Abbott Laboratories (ABBOTT PARK, Illinois), announced it has received US FDA approval to market Humira® (adalimumab) for adults with moderate-to-severe chronic plaque psoriasis who are candidates for systemic therapy or phototherapy, and when other systemic therapies are medically less appropriate. The approval is based on two pivotal trials, REVEAL and CHAMPION, with data from more than 1400 adult patients showing that nearly three in four patients achieved >e;75% clearance at week 16 of treatment versus placebo. In addition, CHAMPION compared Humira with methotrexate (MTX). In each trial, reduction in disease activity was determined by the Psoriasis Area and Severity Index (PASI) and Physician's Global Assessment (PGA).

In the 52-week REVEAL trial, the short-term and sustained clinical efficacy and safety of Humira were evaluated in more than 1200 patients from the US and Canada with moderate-to-severe chronic plaque psoriasis. At week 16, patients experienced a significant reduction in the signs and symptoms of their disease when treated with the drug. Specifically, 71% of treatment patients achieved PASI 75 compared with 7% of patients receiving placebo. Also at week 16, fully 62% of Humira-treated patients achieved a PGA score of clear or minimal (0 or 1) compared with 4% of placebo-treated patients.

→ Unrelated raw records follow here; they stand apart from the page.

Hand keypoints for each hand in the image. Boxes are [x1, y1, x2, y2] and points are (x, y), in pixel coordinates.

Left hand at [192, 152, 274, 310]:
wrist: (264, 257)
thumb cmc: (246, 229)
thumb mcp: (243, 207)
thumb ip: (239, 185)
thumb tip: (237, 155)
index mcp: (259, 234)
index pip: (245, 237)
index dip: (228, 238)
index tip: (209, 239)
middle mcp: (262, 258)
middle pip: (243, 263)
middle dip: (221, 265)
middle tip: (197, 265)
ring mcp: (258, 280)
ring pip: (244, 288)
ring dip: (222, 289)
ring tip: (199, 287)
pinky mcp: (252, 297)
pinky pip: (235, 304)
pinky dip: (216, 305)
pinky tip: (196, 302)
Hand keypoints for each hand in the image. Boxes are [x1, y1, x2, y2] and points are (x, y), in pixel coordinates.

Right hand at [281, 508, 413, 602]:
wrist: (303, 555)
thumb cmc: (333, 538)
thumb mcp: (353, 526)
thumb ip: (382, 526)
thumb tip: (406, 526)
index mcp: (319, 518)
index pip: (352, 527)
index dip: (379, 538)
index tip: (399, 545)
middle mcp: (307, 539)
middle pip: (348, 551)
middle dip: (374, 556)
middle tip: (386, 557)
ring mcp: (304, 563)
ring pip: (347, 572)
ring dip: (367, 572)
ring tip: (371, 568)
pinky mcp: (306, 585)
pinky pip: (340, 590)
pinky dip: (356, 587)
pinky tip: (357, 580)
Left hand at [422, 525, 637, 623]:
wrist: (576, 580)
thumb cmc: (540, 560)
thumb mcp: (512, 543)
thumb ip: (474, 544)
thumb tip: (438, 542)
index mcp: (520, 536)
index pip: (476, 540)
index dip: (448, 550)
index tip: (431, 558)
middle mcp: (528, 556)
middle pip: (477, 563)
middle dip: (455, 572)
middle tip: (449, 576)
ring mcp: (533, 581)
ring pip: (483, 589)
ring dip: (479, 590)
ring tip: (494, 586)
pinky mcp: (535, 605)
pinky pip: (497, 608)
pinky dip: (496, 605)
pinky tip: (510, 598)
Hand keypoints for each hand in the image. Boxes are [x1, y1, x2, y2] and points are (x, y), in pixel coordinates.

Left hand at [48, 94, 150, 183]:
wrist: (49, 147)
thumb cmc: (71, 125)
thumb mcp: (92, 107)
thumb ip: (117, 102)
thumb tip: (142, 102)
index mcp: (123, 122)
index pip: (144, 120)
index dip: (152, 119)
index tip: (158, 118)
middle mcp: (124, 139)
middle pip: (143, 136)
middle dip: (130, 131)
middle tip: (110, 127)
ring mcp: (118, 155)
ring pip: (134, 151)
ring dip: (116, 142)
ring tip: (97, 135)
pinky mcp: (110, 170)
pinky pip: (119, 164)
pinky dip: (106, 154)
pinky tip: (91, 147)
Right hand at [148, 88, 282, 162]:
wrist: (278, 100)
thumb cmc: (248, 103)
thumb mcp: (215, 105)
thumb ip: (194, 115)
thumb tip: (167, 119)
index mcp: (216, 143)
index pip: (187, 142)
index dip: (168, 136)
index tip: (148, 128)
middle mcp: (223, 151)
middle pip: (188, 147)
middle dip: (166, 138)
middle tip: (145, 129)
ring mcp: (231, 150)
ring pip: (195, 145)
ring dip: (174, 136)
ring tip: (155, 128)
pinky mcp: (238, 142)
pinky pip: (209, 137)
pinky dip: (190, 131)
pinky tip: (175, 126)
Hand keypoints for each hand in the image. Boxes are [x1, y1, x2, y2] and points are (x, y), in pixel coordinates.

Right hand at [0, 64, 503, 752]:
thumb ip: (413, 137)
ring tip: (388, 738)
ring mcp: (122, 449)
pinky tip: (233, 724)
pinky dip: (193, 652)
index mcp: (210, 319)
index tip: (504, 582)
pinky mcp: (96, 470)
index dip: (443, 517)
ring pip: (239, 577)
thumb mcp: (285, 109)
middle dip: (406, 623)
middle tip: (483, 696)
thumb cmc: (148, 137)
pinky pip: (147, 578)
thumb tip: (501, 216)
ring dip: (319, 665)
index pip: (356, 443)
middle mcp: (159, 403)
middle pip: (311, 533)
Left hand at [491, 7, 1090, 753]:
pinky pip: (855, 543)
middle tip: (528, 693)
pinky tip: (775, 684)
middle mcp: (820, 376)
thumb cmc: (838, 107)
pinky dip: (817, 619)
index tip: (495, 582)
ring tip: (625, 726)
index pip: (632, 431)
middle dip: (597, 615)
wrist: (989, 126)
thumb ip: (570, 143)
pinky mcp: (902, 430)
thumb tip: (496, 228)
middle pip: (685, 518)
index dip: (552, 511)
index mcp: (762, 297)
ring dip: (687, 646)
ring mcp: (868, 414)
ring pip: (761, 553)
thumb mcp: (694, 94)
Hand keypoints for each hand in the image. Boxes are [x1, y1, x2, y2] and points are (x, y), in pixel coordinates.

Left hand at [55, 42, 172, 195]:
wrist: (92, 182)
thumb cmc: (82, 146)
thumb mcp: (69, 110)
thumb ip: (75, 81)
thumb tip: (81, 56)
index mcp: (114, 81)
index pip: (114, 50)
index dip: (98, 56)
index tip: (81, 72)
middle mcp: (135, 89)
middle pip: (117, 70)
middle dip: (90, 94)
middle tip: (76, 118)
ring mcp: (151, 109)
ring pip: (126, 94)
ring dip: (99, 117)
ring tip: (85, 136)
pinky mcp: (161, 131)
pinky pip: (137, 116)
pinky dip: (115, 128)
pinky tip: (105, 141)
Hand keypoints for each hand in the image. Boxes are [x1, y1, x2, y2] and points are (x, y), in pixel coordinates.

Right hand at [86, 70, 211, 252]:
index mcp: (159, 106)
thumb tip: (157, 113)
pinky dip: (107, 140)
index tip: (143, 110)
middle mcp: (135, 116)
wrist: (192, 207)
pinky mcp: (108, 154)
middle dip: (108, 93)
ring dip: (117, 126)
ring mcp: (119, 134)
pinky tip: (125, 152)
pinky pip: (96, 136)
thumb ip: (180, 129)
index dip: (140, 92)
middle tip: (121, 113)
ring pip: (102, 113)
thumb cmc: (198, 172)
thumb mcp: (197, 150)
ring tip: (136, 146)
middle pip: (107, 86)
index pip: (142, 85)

In the 16-week CHAMPION trial evaluating 271 psoriasis patients from eight European countries and Canada, Humira-treated patients experienced a significant reduction in the signs and symptoms of their disease compared with MTX or placebo-treated patients. A total of 78% of patients treated with the drug (N = 99) achieved a PASI 75 response compared with 19% of patients treated with placebo (N = 48). A total of 71% of patients treated with the drug achieved a PGA score of clear or minimal at 16 weeks of treatment compared with only 10% of placebo-treated patients.

The safety profile of Humira in the plaque psoriasis clinical trials was similar to that seen in Humira clinical trials for rheumatoid arthritis. The most commonly reported adverse events in the trials were upper respiratory tract infection, nasopharyngitis, headache, sinusitis, and arthralgia. Humira is self-administered as an injection with an initial dose of 80 mg (two 40 mg injections) followed by one injection (40 mg) 1 week later. Thereafter, a maintenance dose of 40 mg is administered every other week. Humira should only be prescribed to patients who will be closely monitored and have regular follow-up visits with a physician.

In April 2007, Abbott simultaneously submitted a supplemental Biologics License Application (sBLA) with the FDA and a type II variation to the European Medicines Agency (EMEA) seeking approval to market Humira as a treatment for chronic plaque psoriasis. EMEA approval was received in December 2007, and the US approval makes psoriasis the fifth autoimmune disease indication for the drug. Humira was approved for moderate-to-severe RA in 2002, psoriatic arthritis in 2005, ankylosing spondylitis in 2006, and moderate-to-severe Crohn's disease in 2007.